Buying Right: Technical Day-Packs for Neophyte Climbers
By Duane Raleigh

Well, it seems the climbing bug has bitten you, and now you’ve got a growing pile of equipment and a yearning to get out on the rock. The question is, how are you going to carry the former as you head off in pursuit of the latter? Sure, you could stuff it all in your old alma-mater-emblazoned book bag, but without a decent suspension system or any means of load-control, you’re
not likely to be very comfortable on that three-mile hike to the crag. On the other hand, there’s no reason to lug an expedition pack to the base of a single-pitch climb — or to shell out $300 for bells and whistles that you’ll never use. What you want is a technical day-pack, a sleek, unobtrusive bag that holds plenty of gear and is comfortable on long, uphill approaches. Here
are a few that fill the bill.

The Lowe Rock Pack 35 is a simple, utilitarian pack that functions exactly as it should: as an unassuming carrier of possessions. Nonetheless, it’s still leagues above being a glorified book bag, with a hipbelt, padded shoulder straps, a foam back pad, and compression straps for load control. At $79 it’s a lot for the money, though you are
sacrificing some suspension sensitivity and carrying capacity. From Lowe Alpine Systems, 303-465-0522.

If you tend to travel less lightly, look toward Gregory’s Rock Lobster ($145). It’s similar in design to the Rock Pack, but it also has a high-density foam back panel, a supportive suspension system, and about 20 percent more cargo space. And it’s certainly durable: I’ve used my Rock Lobster to schlepp gear to and from crags for four years and have
no complaints — it’s been through the grinder and has held up well. From Gregory, 800-477-3420.

A5’s Astropack ($125) is a step down from the Rock Lobster in terms of carrying comfort, with a decidedly more rudimentary suspension system, but it does turn the tech factor up a notch in a truly useful way. At first glance it appears to be a basic top-loading rucksack, but there’s more here than meets the eye, because when it’s time to move up to
multipitch climbs, the Astropack can move up with you — literally. Just tuck the shoulder straps behind their scuff guards, strip off the hipbelt and stow it inside the pack, and you’ve got a mini haul-bag that’ll carry whatever you want to drag along. From A5, 602-779-5084.

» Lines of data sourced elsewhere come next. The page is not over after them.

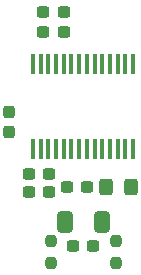
<source format=gbp>
G04 #@! TF.GenerationSoftware,KiCad,Pcbnew,(6.0.0)*
G04 #@! TF.CreationDate,2022-05-28T20:38:17-06:00*
G04 #@! TF.ProjectId,usb_to_serial,7573625f-746f-45f7-9365-7269616c2e6b,2*
G04 #@! TF.SameCoordinates,Original*
G04 #@! TF.FileFunction,Paste,Bot*
G04 #@! TF.FilePolarity,Positive*
%FSLAX46Y46*%
G04 Gerber Fmt 4.6, Leading zero omitted, Abs format (unit mm)*
G04 Created by KiCad (PCBNEW (6.0.0)) date 2022-05-28 20:38:17*
%MOMM*%
%LPD*%
G01*
G04 APERTURE LIST*
G04 Aperture macros list*
%AMRoundRect*
0 Rectangle with rounded corners*
0 $1 Rounding radius*
0 $2 $3 $4 $5 $6 $7 $8 $9 X,Y pos of 4 corners*
0 Add a 4 corners polygon primitive as box body*
4,1,4,$2,$3,$4,$5,$6,$7,$8,$9,$2,$3,0*
0 Add four circle primitives for the rounded corners*
1,1,$1+$1,$2,$3*
1,1,$1+$1,$4,$5*
1,1,$1+$1,$6,$7*
1,1,$1+$1,$8,$9*
0 Add four rect primitives between the rounded corners*
20,1,$1+$1,$2,$3,$4,$5,0*
20,1,$1+$1,$4,$5,$6,$7,0*
20,1,$1+$1,$6,$7,$8,$9,0*
20,1,$1+$1,$8,$9,$2,$3,0*%
G04 Aperture macros list end*
%ADD10RoundRect,0.237500X-0.237500X0.250000X-0.237500X-0.250000X0.237500X-0.250000X0.237500X0.250000X0*%
%ADD11RoundRect,0.237500X-0.300000X-0.237500X0.300000X-0.237500X0.300000X0.237500X-0.300000X0.237500X0*%
%ADD12RoundRect,0.250000X0.412500X0.650000X-0.412500X0.650000X-0.412500X-0.650000X0.412500X-0.650000X0*%
%ADD13RoundRect,0.237500X0.300000X0.237500X-0.300000X0.237500X-0.300000X-0.237500X0.300000X-0.237500X0*%
%ADD14RoundRect,0.250000X-0.325000X-0.450000X0.325000X-0.450000X0.325000X0.450000X-0.325000X0.450000X0*%
%ADD15R,0.450000X1.750000*%
%ADD16RoundRect,0.237500X0.237500X-0.300000X0.237500X0.300000X-0.237500X0.300000X-0.237500X-0.300000X0*%
G04 APERTURE END LIST*
D10*
X133028119Y-127495372D03*
X133028119Y-129320372D03*
D11*
X132405619Y-108072504D03*
X134130619Y-108072504D03*
D12*
X137340619Y-125907872D03*
X134215619Y-125907872D03*
D13*
X136640619Y-127907872D03*
X134915619Y-127907872D03*
D11*
X132405619Y-109822504D03*
X134130619Y-109822504D03*
D14*
X137753119Y-122907872D03*
X139803119Y-122907872D03*
D13*
X132880619Y-121822504D03*
X131155619Y-121822504D03*
D11*
X131155619Y-123322504D03*
X132880619Y-123322504D03*
D13*
X136140619Y-122907872D03*
X134415619Y-122907872D03*
D15*
X131543119Y-112472504D03*
X132193119Y-112472504D03*
X132843119Y-112472504D03*
X133493119Y-112472504D03*
X134143119Y-112472504D03*
X134793119Y-112472504D03*
X135443119Y-112472504D03*
X136093119Y-112472504D03*
X136743119Y-112472504D03*
X137393119Y-112472504D03*
X138043119Y-112472504D03*
X138693119Y-112472504D03*
X139343119Y-112472504D03*
X139993119Y-112472504D03*
X139993119Y-119672504D03*
X139343119Y-119672504D03*
X138693119Y-119672504D03*
X138043119Y-119672504D03*
X137393119Y-119672504D03*
X136743119Y-119672504D03*
X136093119Y-119672504D03*
X135443119Y-119672504D03*
X134793119Y-119672504D03*
X134143119Y-119672504D03*
X133493119Y-119672504D03*
X132843119Y-119672504D03*
X132193119Y-119672504D03*
X131543119Y-119672504D03*
D10*
X138528119Y-127495372D03*
X138528119Y-129320372D03*
D16*
X129500000Y-118270372D03*
X129500000Y-116545372D03*
M02*

</source>
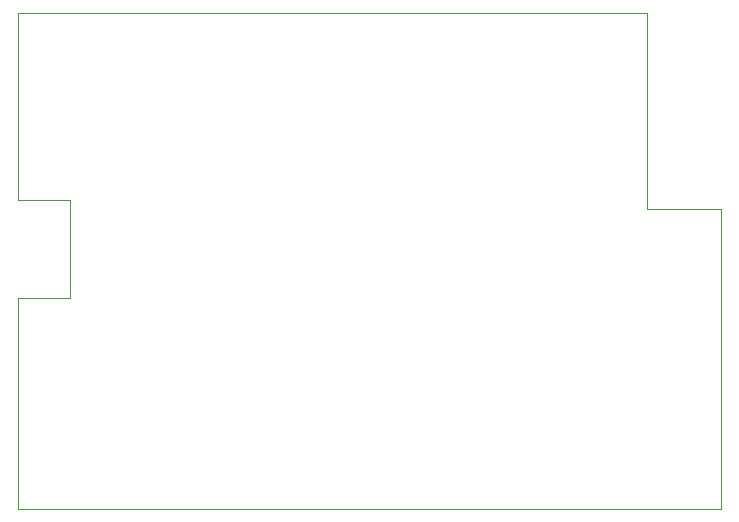
<source format=gko>
G04 ---------------------------- Layer name :KeepOutLayer*
G04 EasyEDA v5.7.22, Tue, 28 Aug 2018 07:39:09 GMT*
G04 bfd24f9e386c429bb71d77877026fdf2*
G04 Gerber Generator version 0.2*
G04 Scale: 100 percent, Rotated: No, Reflected: No *
G04 Dimensions in inches *
G04 leading zeros omitted , absolute positions ,2 integer and 4 decimal *
%FSLAX24Y24*%
%MOIN*%
G90*
G70D02*

%ADD10C,0.003000*%
G54D10*
G01X23426Y0D02*
G01X0Y0D01*
G01X0Y7034D01*
G01X1741Y7038D01*
G01X1741Y10317D01*
G01X0Y10315D01*
G01X0Y16534D01*
G01X20431Y16534D01*
G01X20971Y16534D01*
G01X20971Y10007D01*
G01X23426Y10009D01*
G01X23426Y0D01*

%LPD*%
M00*
M02*

</source>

If your ultimate alpine aspirations are more serious, you might consider Cold Cold World’s Chernobyl. For $165 you get a pack with the svelte profile and comfortable suspension you need for the approach, as well as some technical touches, such as external carriers for crampons and ice axes, that’ll come in handy when you’re ready to spend a couple
of days on the mountain. From Cold Cold World, 603-383-9021.

Finally, perhaps the quintessential climbing day-pack is the Arc’Teryx Bora 40 ($175). Not only is it exceedingly roomy, but it has one of the most responsive suspension systems around. When you cinch the hipbelt and loosen the shoulder straps, the weight bears down perfectly on your hips, setting your arms free. But with a tug of the compression
straps, the sack clings to your back — a perfect arrangement for talus-hopping. Best of all is the Bora’s foam back panel: Its dense ridges make you feel as if you’re enjoying a rejuvenating massage as you hump back down to your car at day’s end. From Arc’Teryx, 800-985-6681.